Dear It Burns When I Pee After Sex,

It is possible that you have a urinary tract infection (UTI). UTIs are so common that most women and some men get at least one at some point in their lives. They are usually caused by bacteria which travel from the colon to the urethra and bladder (and occasionally the kidneys). Trichomoniasis and chlamydia (sexually transmitted infections) can also cause UTIs, as can stress, a suppressed immune system, poor diet, damage to the urethra from childbirth, and surgery. A sudden increase in sexual activity could also trigger a urinary tract infection.

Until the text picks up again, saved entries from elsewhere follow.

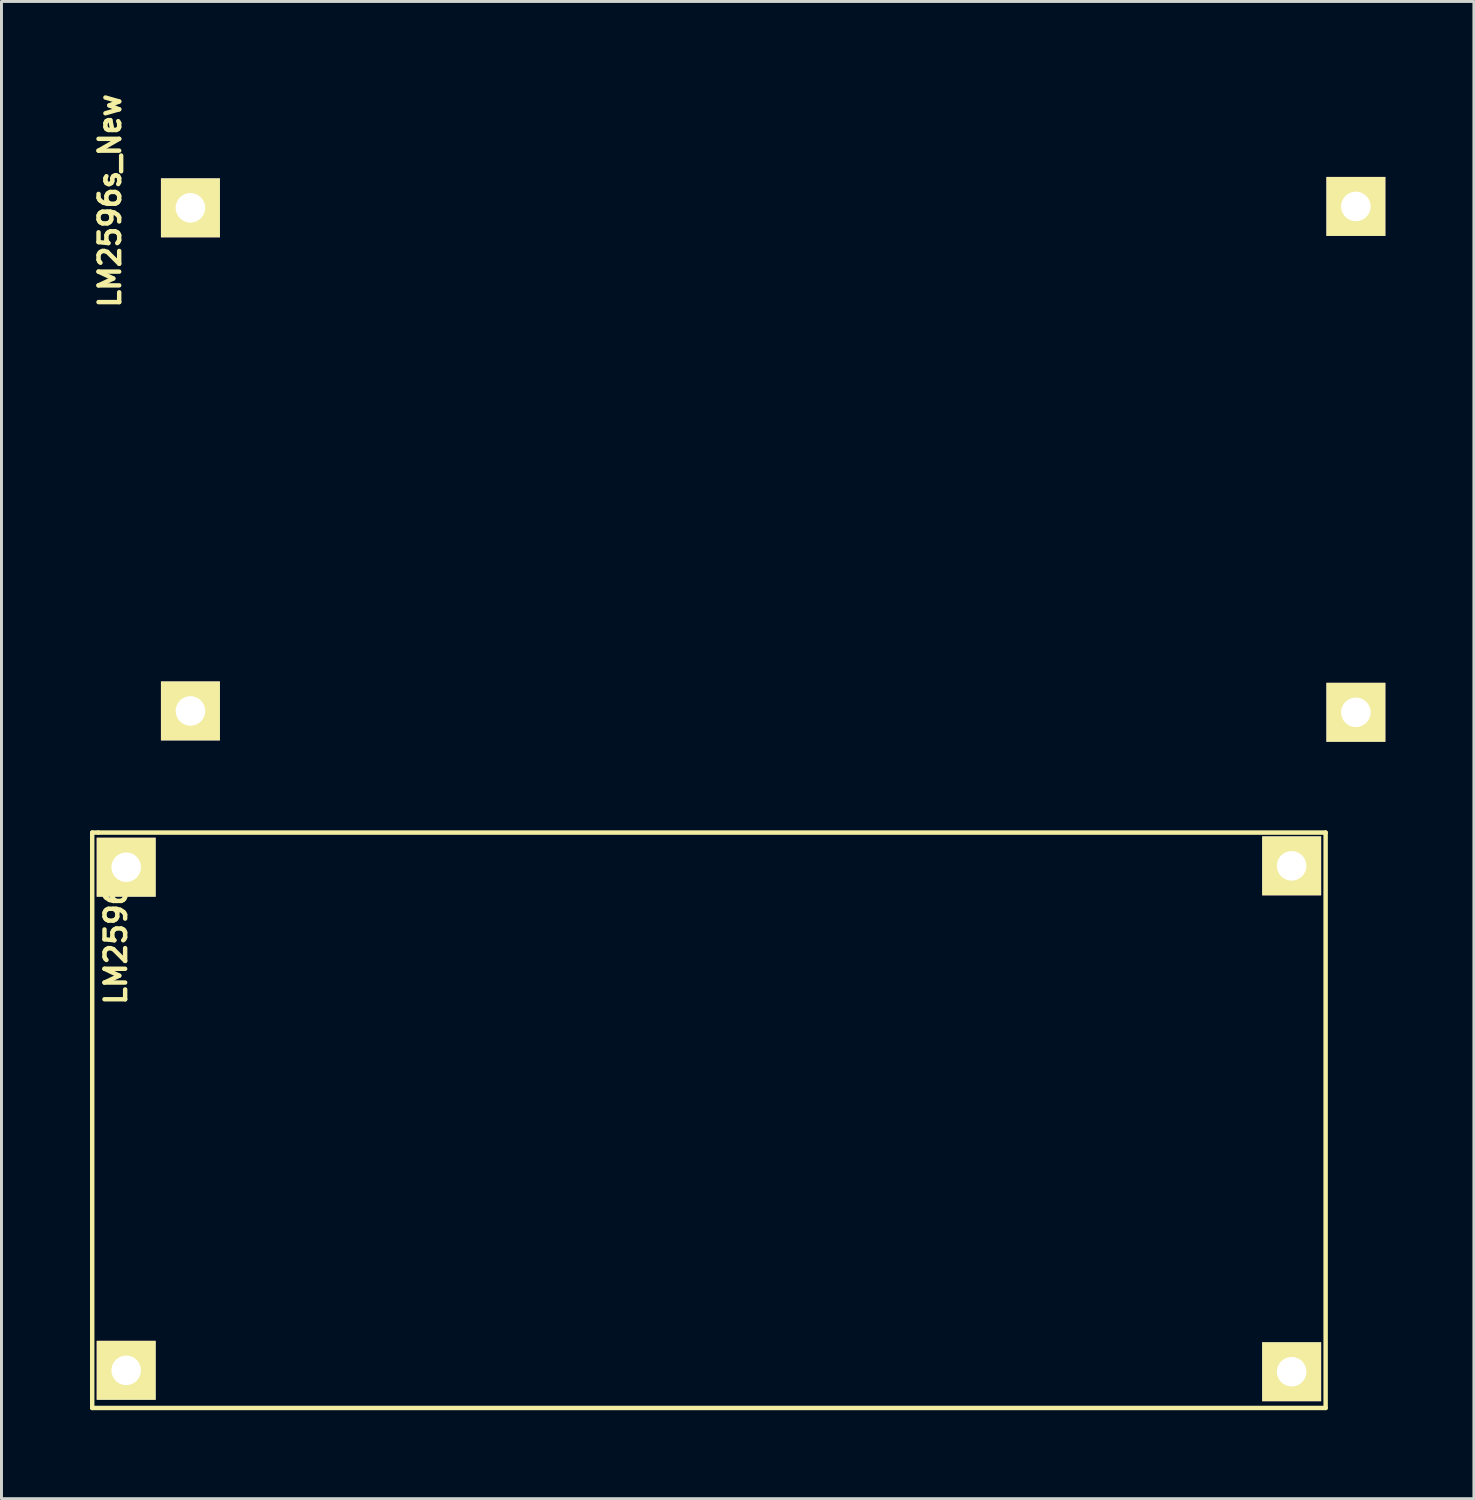
<source format=kicad_pcb>
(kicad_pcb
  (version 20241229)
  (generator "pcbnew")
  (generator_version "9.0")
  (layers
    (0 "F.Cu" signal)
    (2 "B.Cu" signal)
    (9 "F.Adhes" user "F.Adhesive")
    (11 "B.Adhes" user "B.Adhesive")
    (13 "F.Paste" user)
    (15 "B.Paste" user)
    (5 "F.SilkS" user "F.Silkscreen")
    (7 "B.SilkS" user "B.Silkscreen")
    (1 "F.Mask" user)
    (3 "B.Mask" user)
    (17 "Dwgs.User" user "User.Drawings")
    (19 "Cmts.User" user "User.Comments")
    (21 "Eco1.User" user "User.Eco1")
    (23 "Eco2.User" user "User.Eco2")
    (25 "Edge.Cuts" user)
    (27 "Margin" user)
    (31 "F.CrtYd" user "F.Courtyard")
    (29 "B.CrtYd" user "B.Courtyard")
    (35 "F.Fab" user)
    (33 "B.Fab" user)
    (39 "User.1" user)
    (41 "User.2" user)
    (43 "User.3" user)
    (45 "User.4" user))
  (footprint "LM2596s_New"
    (layer "F.Cu")
    (at 23.152 12.518)
    (property "Reference" "LM2596s_New" (at -22.479 -8.763 90) (layer "F.SilkS") (effects (font (size 0.7 0.7) (thickness 0.15))))
    (attr through_hole)
    (pad "1" thru_hole rect (at -19.748 -8.525) (size 1.999 1.999) (drill 1.001) (layers "*.Cu" "*.Mask" "F.SilkS"))
    (pad "2" thru_hole rect (at 19.748 -8.572) (size 1.999 1.999) (drill 1.001) (layers "*.Cu" "*.Mask" "F.SilkS"))
    (pad "3" thru_hole rect (at -19.748 8.525) (size 1.999 1.999) (drill 1.001) (layers "*.Cu" "*.Mask" "F.SilkS"))
    (pad "4" thru_hole rect (at 19.748 8.572) (size 1.999 1.999) (drill 1.001) (layers "*.Cu" "*.Mask" "F.SilkS")))
  (footprint "LM2596"
    (layer "F.Cu")
    (at 20.975 34.865)
    (property "Reference" "LM2596" (at -20.1 -5.9 90) (layer "F.SilkS") (effects (font (size 0.7 0.7) (thickness 0.15))))
    (attr through_hole)
    (fp_line (start -20.9 -9.7) (end -20.7 -9.7) (stroke (width 0.15) (type solid)) (layer "F.SilkS"))
    (fp_line (start -20.9 9.8) (end -20.9 -9.7) (stroke (width 0.15) (type solid)) (layer "F.SilkS"))
    (fp_line (start -20.7 -9.7) (end 20.9 -9.7) (stroke (width 0.15) (type solid)) (layer "F.SilkS"))
    (fp_line (start 20.9 -9.7) (end 20.9 9.8) (stroke (width 0.15) (type solid)) (layer "F.SilkS"))
    (fp_line (start 20.9 9.8) (end -20.9 9.8) (stroke (width 0.15) (type solid)) (layer "F.SilkS"))
    (pad "1" thru_hole rect (at -19.748 -8.525) (size 1.999 1.999) (drill 1.001) (layers "*.Cu" "*.Mask" "F.SilkS"))
    (pad "2" thru_hole rect (at 19.748 -8.572) (size 1.999 1.999) (drill 1.001) (layers "*.Cu" "*.Mask" "F.SilkS"))
    (pad "3" thru_hole rect (at -19.748 8.525) (size 1.999 1.999) (drill 1.001) (layers "*.Cu" "*.Mask" "F.SilkS"))
    (pad "4" thru_hole rect (at 19.748 8.572) (size 1.999 1.999) (drill 1.001) (layers "*.Cu" "*.Mask" "F.SilkS")))
  (gr_rect
    (start -3 -3)
    (end 46.9 47.74)
    (stroke (width 0.1) (type default))
    (fill no)
    (layer "Edge.Cuts")))
</source>
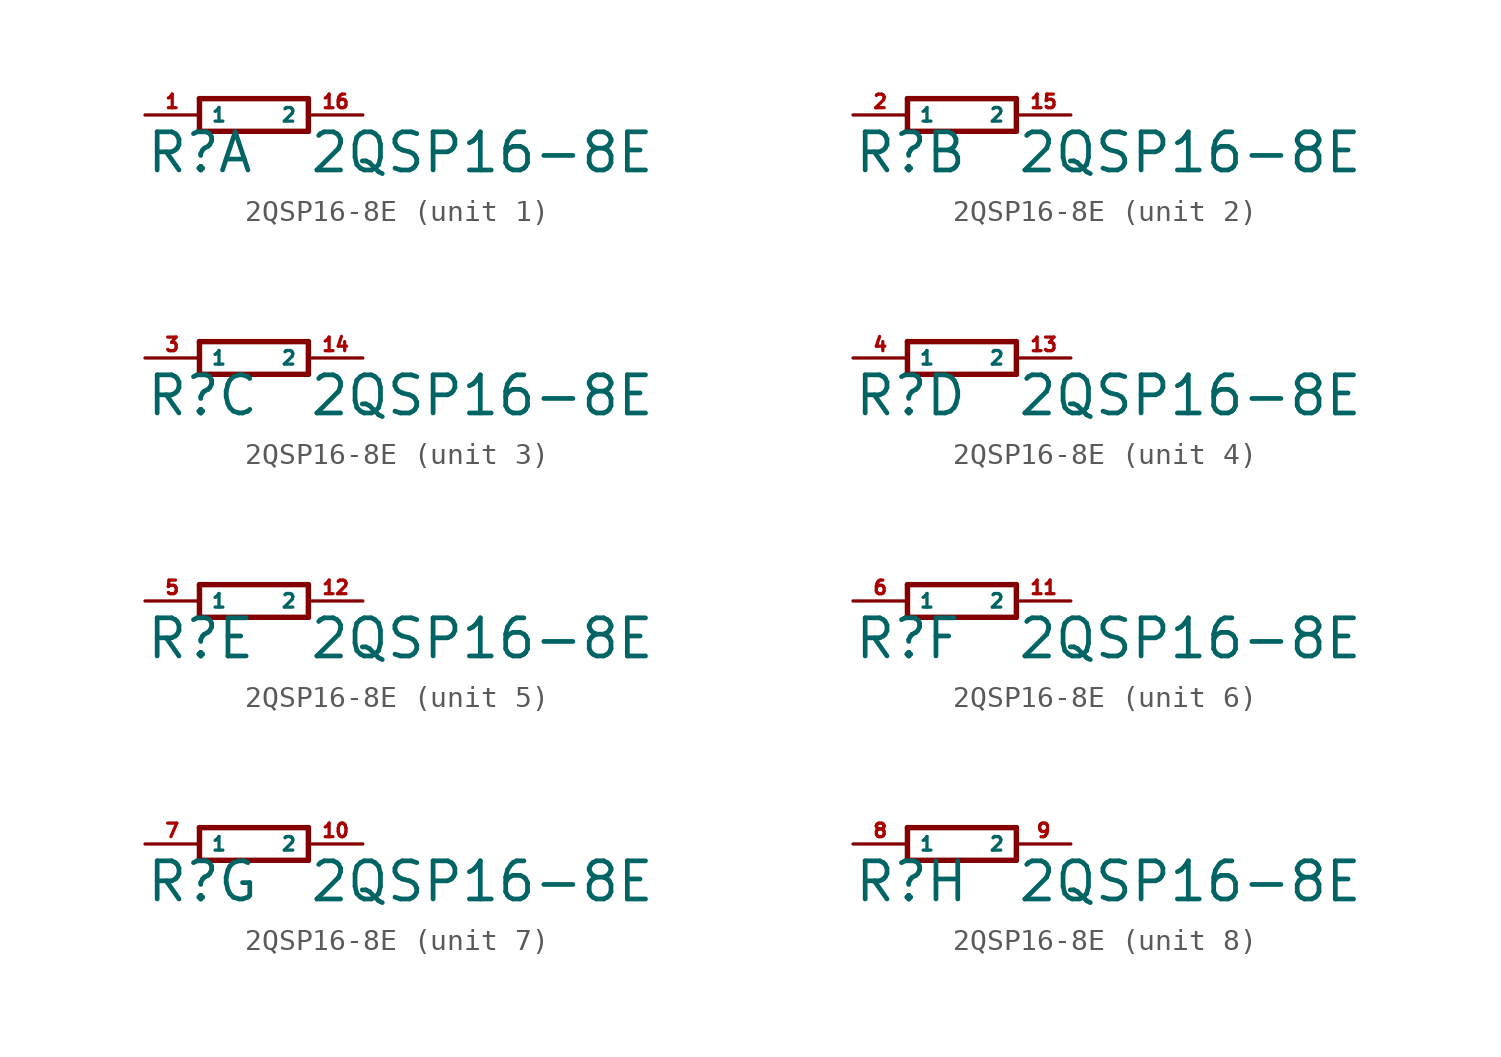
<source format=kicad_sym>
(kicad_symbol_lib
  (version 20220914)
  (generator Eagle2Kicad)
  (symbol "2QSP16-8E"
    (property "Reference" "R"
      (at -5.08 -2.794 0)
      (effects (font (size 1.778 1.778) (thickness 0.22)) (justify left bottom)))
    (property "Value" "2QSP16-8E"
      (at 2.54 -2.794 0)
      (effects (font (size 1.778 1.778) (thickness 0.22)) (justify left bottom)))
    (symbol "2QSP16-8E_1_0"
      (polyline (pts (xy -2.54 -0.762) (xy 2.54 -0.762)) (stroke (width 0.254) (type default)) (fill (type none)))
      (polyline (pts (xy 2.54 0.762) (xy -2.54 0.762)) (stroke (width 0.254) (type default)) (fill (type none)))
      (polyline (pts (xy 2.54 -0.762) (xy 2.54 0.762)) (stroke (width 0.254) (type default)) (fill (type none)))
      (polyline (pts (xy -2.54 0.762) (xy -2.54 -0.762)) (stroke (width 0.254) (type default)) (fill (type none)))
      (pin passive line (at -5.08 0 0) (length 2.54) (name "1" (effects (font (size 0.635 0.635) (thickness 0.08)) (justify left bottom))) (number "1" (effects (font (size 0.635 0.635) (thickness 0.08)) (justify left bottom))))
      (pin passive line (at 5.08 0 180) (length 2.54) (name "2" (effects (font (size 0.635 0.635) (thickness 0.08)) (justify left bottom))) (number "16" (effects (font (size 0.635 0.635) (thickness 0.08)) (justify left bottom)))))
    (symbol "2QSP16-8E_2_0"
      (polyline (pts (xy -2.54 -0.762) (xy 2.54 -0.762)) (stroke (width 0.254) (type default)) (fill (type none)))
      (polyline (pts (xy 2.54 0.762) (xy -2.54 0.762)) (stroke (width 0.254) (type default)) (fill (type none)))
      (polyline (pts (xy 2.54 -0.762) (xy 2.54 0.762)) (stroke (width 0.254) (type default)) (fill (type none)))
      (polyline (pts (xy -2.54 0.762) (xy -2.54 -0.762)) (stroke (width 0.254) (type default)) (fill (type none)))
      (pin passive line (at -5.08 0 0) (length 2.54) (name "1" (effects (font (size 0.635 0.635) (thickness 0.08)) (justify left bottom))) (number "2" (effects (font (size 0.635 0.635) (thickness 0.08)) (justify left bottom))))
      (pin passive line (at 5.08 0 180) (length 2.54) (name "2" (effects (font (size 0.635 0.635) (thickness 0.08)) (justify left bottom))) (number "15" (effects (font (size 0.635 0.635) (thickness 0.08)) (justify left bottom)))))
    (symbol "2QSP16-8E_3_0"
      (polyline (pts (xy -2.54 -0.762) (xy 2.54 -0.762)) (stroke (width 0.254) (type default)) (fill (type none)))
      (polyline (pts (xy 2.54 0.762) (xy -2.54 0.762)) (stroke (width 0.254) (type default)) (fill (type none)))
      (polyline (pts (xy 2.54 -0.762) (xy 2.54 0.762)) (stroke (width 0.254) (type default)) (fill (type none)))
      (polyline (pts (xy -2.54 0.762) (xy -2.54 -0.762)) (stroke (width 0.254) (type default)) (fill (type none)))
      (pin passive line (at -5.08 0 0) (length 2.54) (name "1" (effects (font (size 0.635 0.635) (thickness 0.08)) (justify left bottom))) (number "3" (effects (font (size 0.635 0.635) (thickness 0.08)) (justify left bottom))))
      (pin passive line (at 5.08 0 180) (length 2.54) (name "2" (effects (font (size 0.635 0.635) (thickness 0.08)) (justify left bottom))) (number "14" (effects (font (size 0.635 0.635) (thickness 0.08)) (justify left bottom)))))
    (symbol "2QSP16-8E_4_0"
      (polyline (pts (xy -2.54 -0.762) (xy 2.54 -0.762)) (stroke (width 0.254) (type default)) (fill (type none)))
      (polyline (pts (xy 2.54 0.762) (xy -2.54 0.762)) (stroke (width 0.254) (type default)) (fill (type none)))
      (polyline (pts (xy 2.54 -0.762) (xy 2.54 0.762)) (stroke (width 0.254) (type default)) (fill (type none)))
      (polyline (pts (xy -2.54 0.762) (xy -2.54 -0.762)) (stroke (width 0.254) (type default)) (fill (type none)))
      (pin passive line (at -5.08 0 0) (length 2.54) (name "1" (effects (font (size 0.635 0.635) (thickness 0.08)) (justify left bottom))) (number "4" (effects (font (size 0.635 0.635) (thickness 0.08)) (justify left bottom))))
      (pin passive line (at 5.08 0 180) (length 2.54) (name "2" (effects (font (size 0.635 0.635) (thickness 0.08)) (justify left bottom))) (number "13" (effects (font (size 0.635 0.635) (thickness 0.08)) (justify left bottom)))))
    (symbol "2QSP16-8E_5_0"
      (polyline (pts (xy -2.54 -0.762) (xy 2.54 -0.762)) (stroke (width 0.254) (type default)) (fill (type none)))
      (polyline (pts (xy 2.54 0.762) (xy -2.54 0.762)) (stroke (width 0.254) (type default)) (fill (type none)))
      (polyline (pts (xy 2.54 -0.762) (xy 2.54 0.762)) (stroke (width 0.254) (type default)) (fill (type none)))
      (polyline (pts (xy -2.54 0.762) (xy -2.54 -0.762)) (stroke (width 0.254) (type default)) (fill (type none)))
      (pin passive line (at -5.08 0 0) (length 2.54) (name "1" (effects (font (size 0.635 0.635) (thickness 0.08)) (justify left bottom))) (number "5" (effects (font (size 0.635 0.635) (thickness 0.08)) (justify left bottom))))
      (pin passive line (at 5.08 0 180) (length 2.54) (name "2" (effects (font (size 0.635 0.635) (thickness 0.08)) (justify left bottom))) (number "12" (effects (font (size 0.635 0.635) (thickness 0.08)) (justify left bottom)))))
    (symbol "2QSP16-8E_6_0"
      (polyline (pts (xy -2.54 -0.762) (xy 2.54 -0.762)) (stroke (width 0.254) (type default)) (fill (type none)))
      (polyline (pts (xy 2.54 0.762) (xy -2.54 0.762)) (stroke (width 0.254) (type default)) (fill (type none)))
      (polyline (pts (xy 2.54 -0.762) (xy 2.54 0.762)) (stroke (width 0.254) (type default)) (fill (type none)))
      (polyline (pts (xy -2.54 0.762) (xy -2.54 -0.762)) (stroke (width 0.254) (type default)) (fill (type none)))
      (pin passive line (at -5.08 0 0) (length 2.54) (name "1" (effects (font (size 0.635 0.635) (thickness 0.08)) (justify left bottom))) (number "6" (effects (font (size 0.635 0.635) (thickness 0.08)) (justify left bottom))))
      (pin passive line (at 5.08 0 180) (length 2.54) (name "2" (effects (font (size 0.635 0.635) (thickness 0.08)) (justify left bottom))) (number "11" (effects (font (size 0.635 0.635) (thickness 0.08)) (justify left bottom)))))
    (symbol "2QSP16-8E_7_0"
      (polyline (pts (xy -2.54 -0.762) (xy 2.54 -0.762)) (stroke (width 0.254) (type default)) (fill (type none)))
      (polyline (pts (xy 2.54 0.762) (xy -2.54 0.762)) (stroke (width 0.254) (type default)) (fill (type none)))
      (polyline (pts (xy 2.54 -0.762) (xy 2.54 0.762)) (stroke (width 0.254) (type default)) (fill (type none)))
      (polyline (pts (xy -2.54 0.762) (xy -2.54 -0.762)) (stroke (width 0.254) (type default)) (fill (type none)))
      (pin passive line (at -5.08 0 0) (length 2.54) (name "1" (effects (font (size 0.635 0.635) (thickness 0.08)) (justify left bottom))) (number "7" (effects (font (size 0.635 0.635) (thickness 0.08)) (justify left bottom))))
      (pin passive line (at 5.08 0 180) (length 2.54) (name "2" (effects (font (size 0.635 0.635) (thickness 0.08)) (justify left bottom))) (number "10" (effects (font (size 0.635 0.635) (thickness 0.08)) (justify left bottom)))))
    (symbol "2QSP16-8E_8_0"
      (polyline (pts (xy -2.54 -0.762) (xy 2.54 -0.762)) (stroke (width 0.254) (type default)) (fill (type none)))
      (polyline (pts (xy 2.54 0.762) (xy -2.54 0.762)) (stroke (width 0.254) (type default)) (fill (type none)))
      (polyline (pts (xy 2.54 -0.762) (xy 2.54 0.762)) (stroke (width 0.254) (type default)) (fill (type none)))
      (polyline (pts (xy -2.54 0.762) (xy -2.54 -0.762)) (stroke (width 0.254) (type default)) (fill (type none)))
      (pin passive line (at -5.08 0 0) (length 2.54) (name "1" (effects (font (size 0.635 0.635) (thickness 0.08)) (justify left bottom))) (number "8" (effects (font (size 0.635 0.635) (thickness 0.08)) (justify left bottom))))
      (pin passive line (at 5.08 0 180) (length 2.54) (name "2" (effects (font (size 0.635 0.635) (thickness 0.08)) (justify left bottom))) (number "9" (effects (font (size 0.635 0.635) (thickness 0.08)) (justify left bottom)))))))
</source>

Cystitis is the most common form of UTI. It is rarely serious if treated. Symptoms may include:

  • Feeling like you need to pee every few minutes
  • Burning when you try to pee
  • Needing to pee with hardly anything coming out
  • Cloudy, dark, or bloody urine
  • Pain in your lower back or abdomen
  • Women may feel pressue above the pubic bone; men may feel fullness in the rectum
  • Strong odor to your morning's first pee 

 

While it is possible you may have a UTI, it is also possible that there is another cause of your symptoms. Burning during urination can also be due to a vaginal infection which are sometimes caused by STIs. That said, TeenHealthFX recommends that you schedule an appointment with your primary care physician, gynecologist or adolescent medicine specialist so that you can be properly diagnosed and treated. TeenHealthFX cannot diagnose over the web, so please meet with your doctor soon so you can know for sure what is going and then get the help you need to address the symptoms you are experiencing.

If you don't have a doctor and live in northern New Jersey, you can call the Adolescent/Young Adult Center for Health at 973-971-5199 for an appointment with an adolescent medicine specialist or contact your local teen health center or Planned Parenthood. You can also contact your insurance company for a list of in-network providers.